▶ _What to produce_
Write out the data that follows exactly, keeping every picture out.

Spatial grounding data

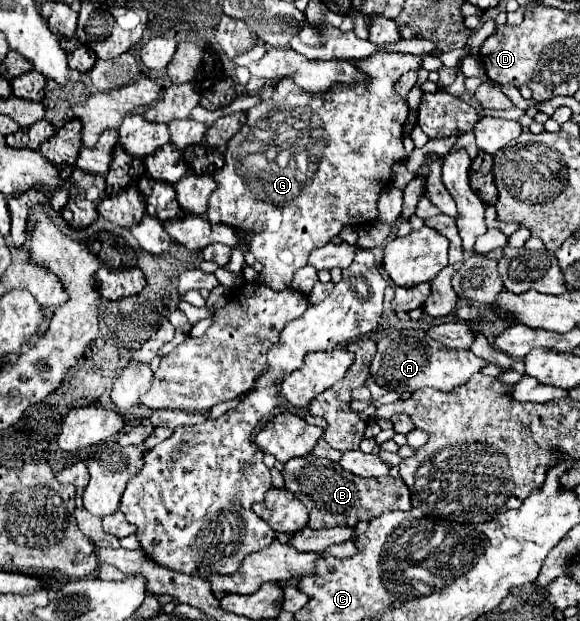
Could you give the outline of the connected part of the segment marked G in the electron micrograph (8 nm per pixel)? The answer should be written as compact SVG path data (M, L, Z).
M376 52L372 56L368 56L366 60L354 60L352 64L364 74L362 80L354 82L354 84L336 84L334 88L330 88L328 92L304 92L298 84L294 84L292 78L282 78L278 84L276 84L276 90L274 90L274 96L268 100L268 102L260 102L256 106L252 106L246 116L246 124L242 126L242 130L230 138L228 142L228 148L224 152L224 168L220 168L220 172L214 174L214 178L218 180L218 188L216 192L212 192L210 200L208 200L208 212L206 212L206 218L212 220L212 222L224 222L224 224L232 224L234 228L240 230L240 234L246 236L248 244L250 244L250 252L256 256L256 260L264 266L264 270L260 272L260 280L280 292L280 290L286 290L292 286L292 280L294 280L294 274L308 264L308 256L314 248L320 248L324 244L330 242L332 236L336 236L344 226L360 226L364 222L370 222L378 216L378 208L376 208L376 202L378 202L378 196L382 194L384 188L388 188L390 184L390 168L396 160L404 160L406 158L406 152L404 152L404 146L402 146L402 126L408 118L408 104L406 100L400 95L396 94L393 85L402 74L410 72L410 70L420 70L422 66L422 60L424 60L424 54L420 56L414 56L414 54L400 54L400 52Z

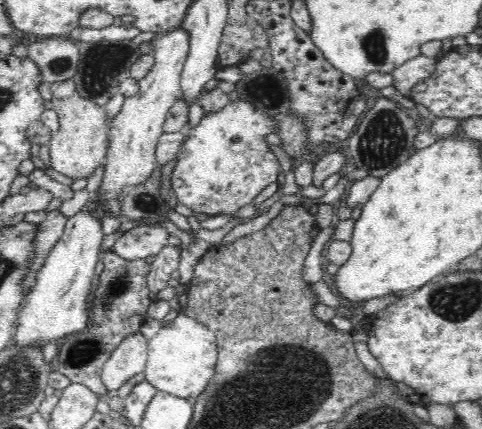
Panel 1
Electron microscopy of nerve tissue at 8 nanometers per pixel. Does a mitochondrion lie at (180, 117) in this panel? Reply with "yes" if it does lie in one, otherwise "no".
no

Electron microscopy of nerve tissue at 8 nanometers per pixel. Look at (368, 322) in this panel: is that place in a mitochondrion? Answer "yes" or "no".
no

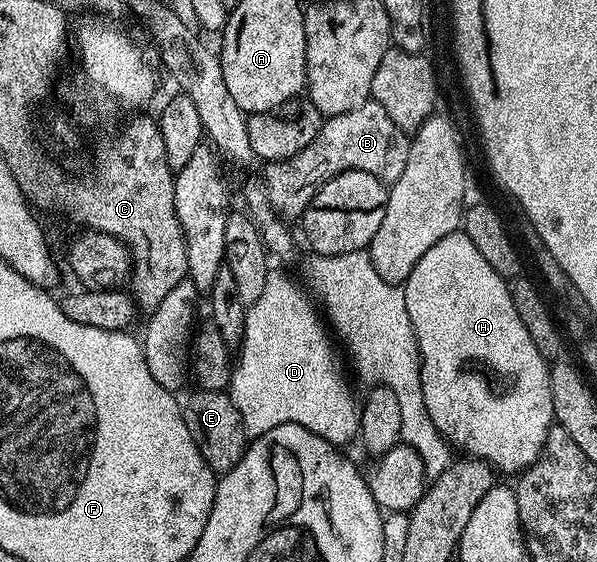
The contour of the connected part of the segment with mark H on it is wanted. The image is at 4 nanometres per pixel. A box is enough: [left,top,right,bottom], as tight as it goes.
[402,230,555,473]

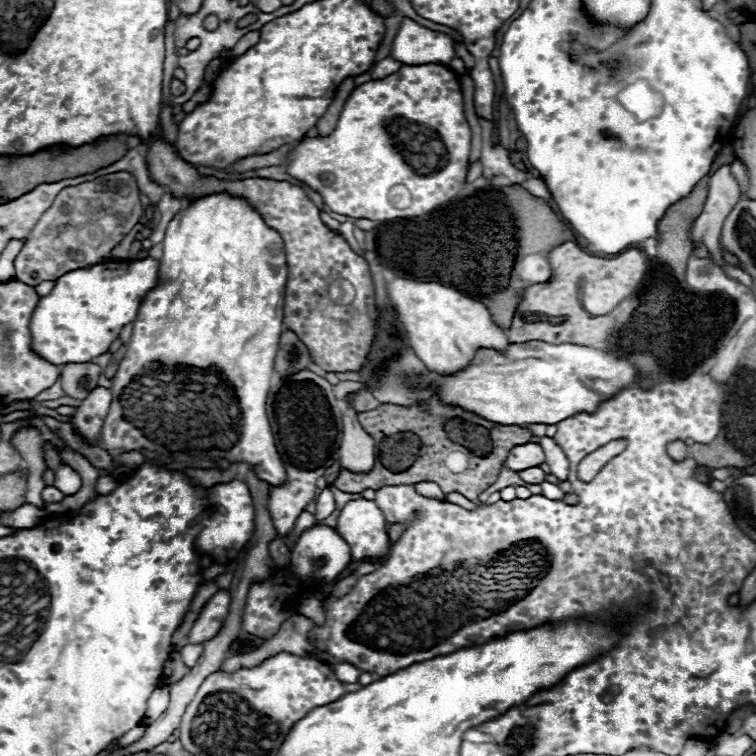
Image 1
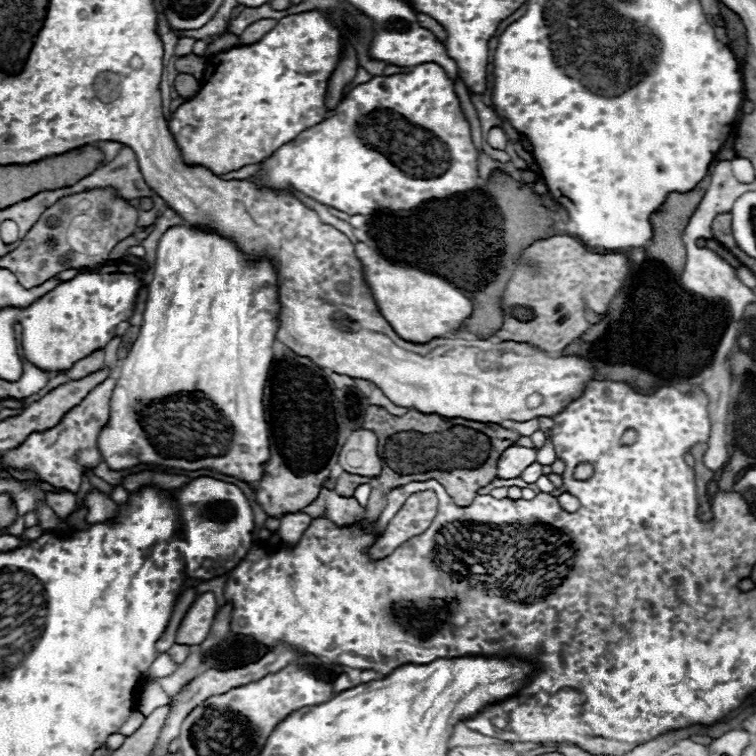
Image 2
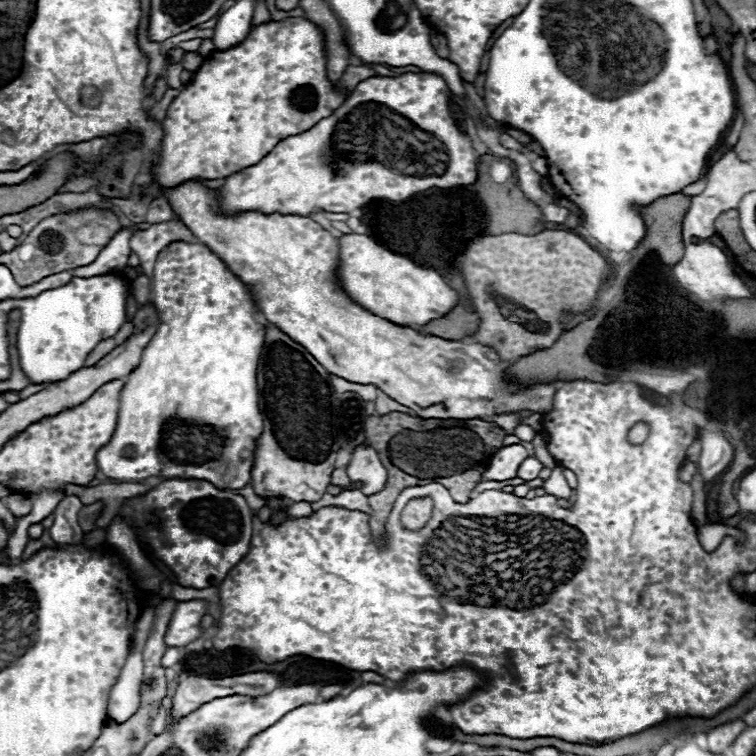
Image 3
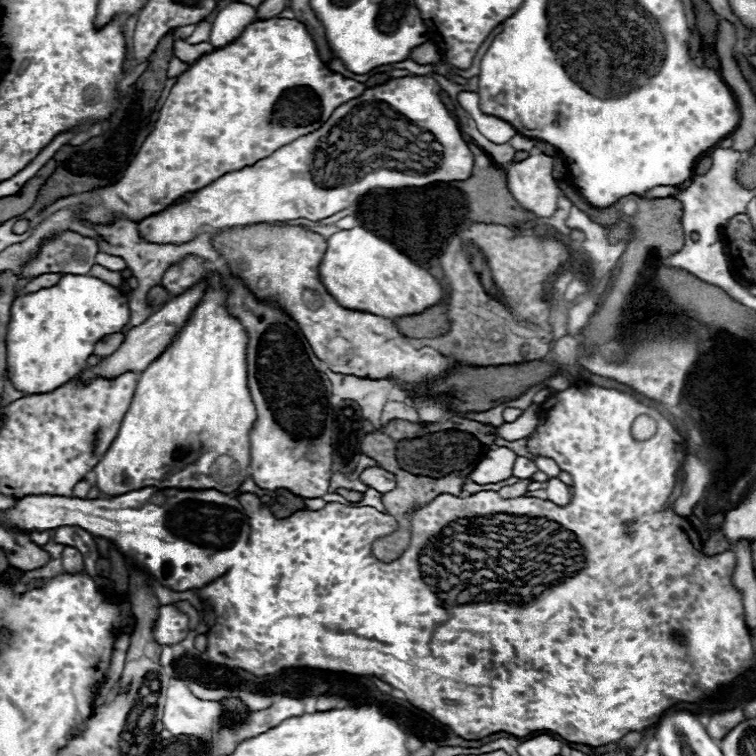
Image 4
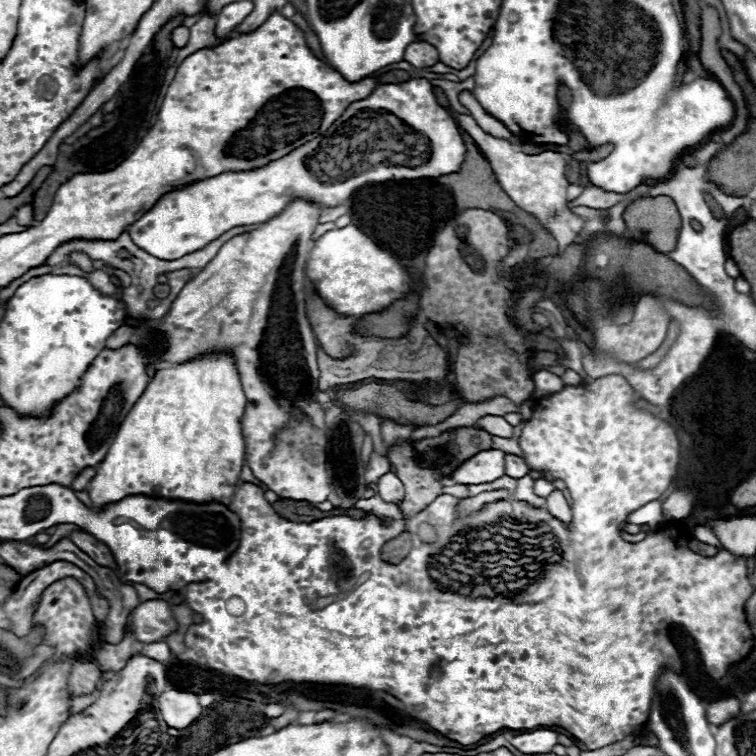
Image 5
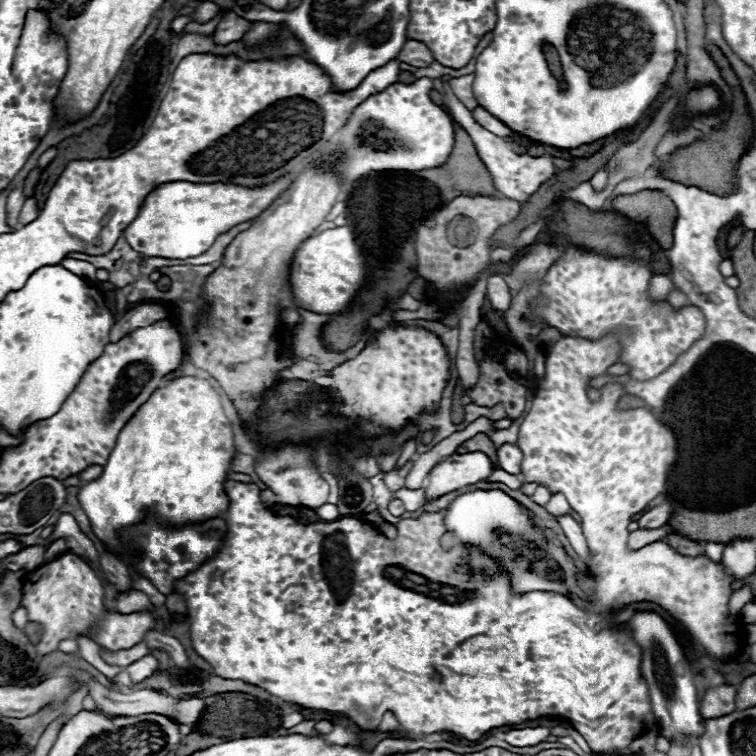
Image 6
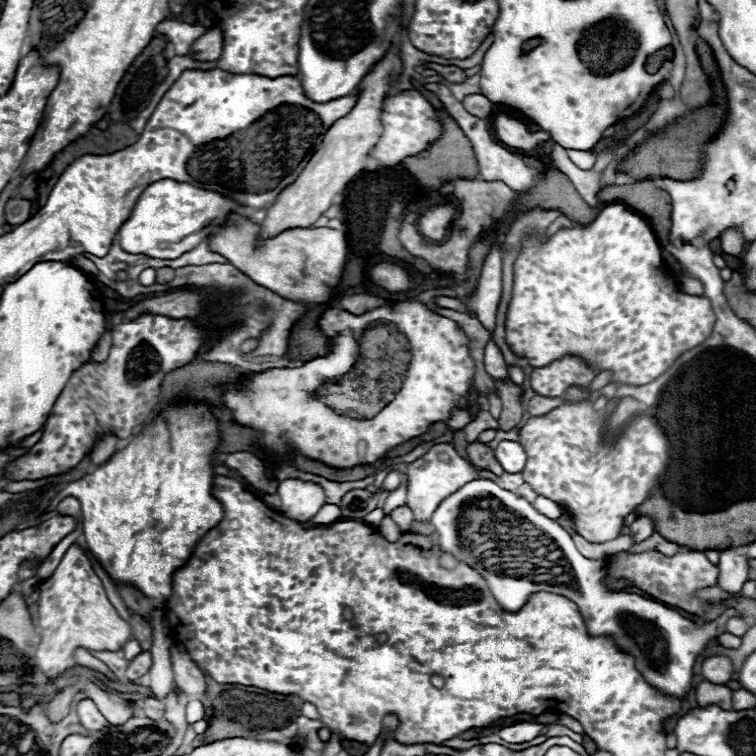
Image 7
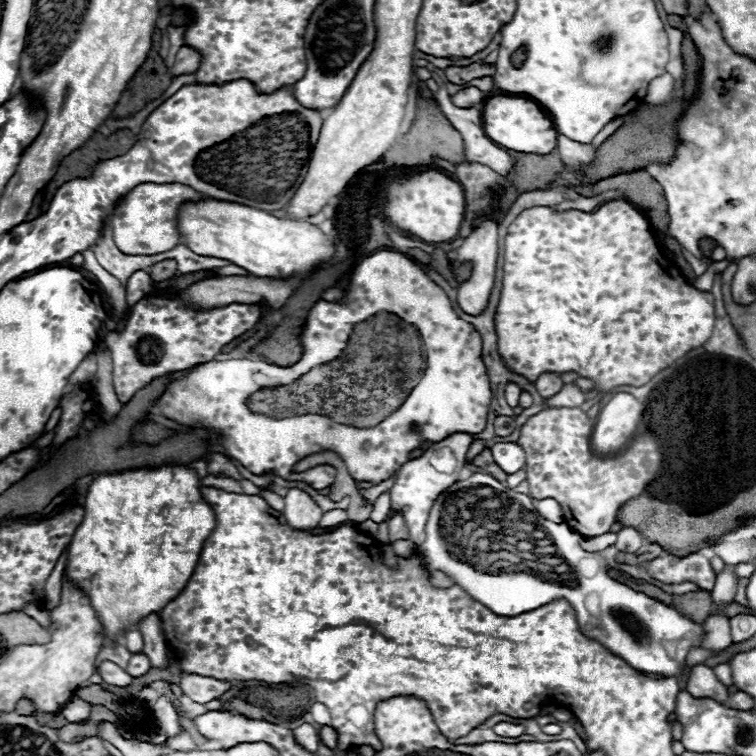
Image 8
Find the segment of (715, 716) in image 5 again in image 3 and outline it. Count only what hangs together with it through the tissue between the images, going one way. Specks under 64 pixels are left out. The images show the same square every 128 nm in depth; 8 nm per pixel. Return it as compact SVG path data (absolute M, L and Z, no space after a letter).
M736 720L736 722L730 722L730 724L724 724L724 726L714 728L708 734L708 750L712 754L724 754L746 728L748 726L742 720Z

▶ _Exercise answer_
Could you give the outline of the connected part of the segment marked G in the electron micrograph (8 nm per pixel)? The answer should be written as compact SVG path data (M, L, Z).
M376 52L372 56L368 56L366 60L354 60L352 64L364 74L362 80L354 82L354 84L336 84L334 88L330 88L328 92L304 92L298 84L294 84L292 78L282 78L278 84L276 84L276 90L274 90L274 96L268 100L268 102L260 102L256 106L252 106L246 116L246 124L242 126L242 130L230 138L228 142L228 148L224 152L224 168L220 168L220 172L214 174L214 178L218 180L218 188L216 192L212 192L210 200L208 200L208 212L206 212L206 218L212 220L212 222L224 222L224 224L232 224L234 228L240 230L240 234L246 236L248 244L250 244L250 252L256 256L256 260L264 266L264 270L260 272L260 280L280 292L280 290L286 290L292 286L292 280L294 280L294 274L308 264L308 256L314 248L320 248L324 244L330 242L332 236L336 236L344 226L360 226L364 222L370 222L378 216L378 208L376 208L376 202L378 202L378 196L382 194L384 188L388 188L390 184L390 168L396 160L404 160L406 158L406 152L404 152L404 146L402 146L402 126L408 118L408 104L406 100L400 95L396 94L393 85L402 74L410 72L410 70L420 70L422 66L422 60L424 60L424 54L420 56L414 56L414 54L400 54L400 52Z

Panel 1
Electron microscopy of nerve tissue at 8 nanometers per pixel. Does a mitochondrion lie at (180, 117) in this panel? Reply with "yes" if it does lie in one, otherwise "no".
no

Electron microscopy of nerve tissue at 8 nanometers per pixel. Look at (368, 322) in this panel: is that place in a mitochondrion? Answer "yes" or "no".
no

The contour of the connected part of the segment with mark H on it is wanted. The image is at 4 nanometres per pixel. A box is enough: [left,top,right,bottom], as tight as it goes.
[402,230,555,473]

Image 1
Image 2
Image 3
Image 4
Image 5
Image 6
Image 7
Image 8
Find the segment of (715, 716) in image 5 again in image 3 and outline it. Count only what hangs together with it through the tissue between the images, going one way. Specks under 64 pixels are left out. The images show the same square every 128 nm in depth; 8 nm per pixel. Return it as compact SVG path data (absolute M, L and Z, no space after a letter).
M736 720L736 722L730 722L730 724L724 724L724 726L714 728L708 734L708 750L712 754L724 754L746 728L748 726L742 720Z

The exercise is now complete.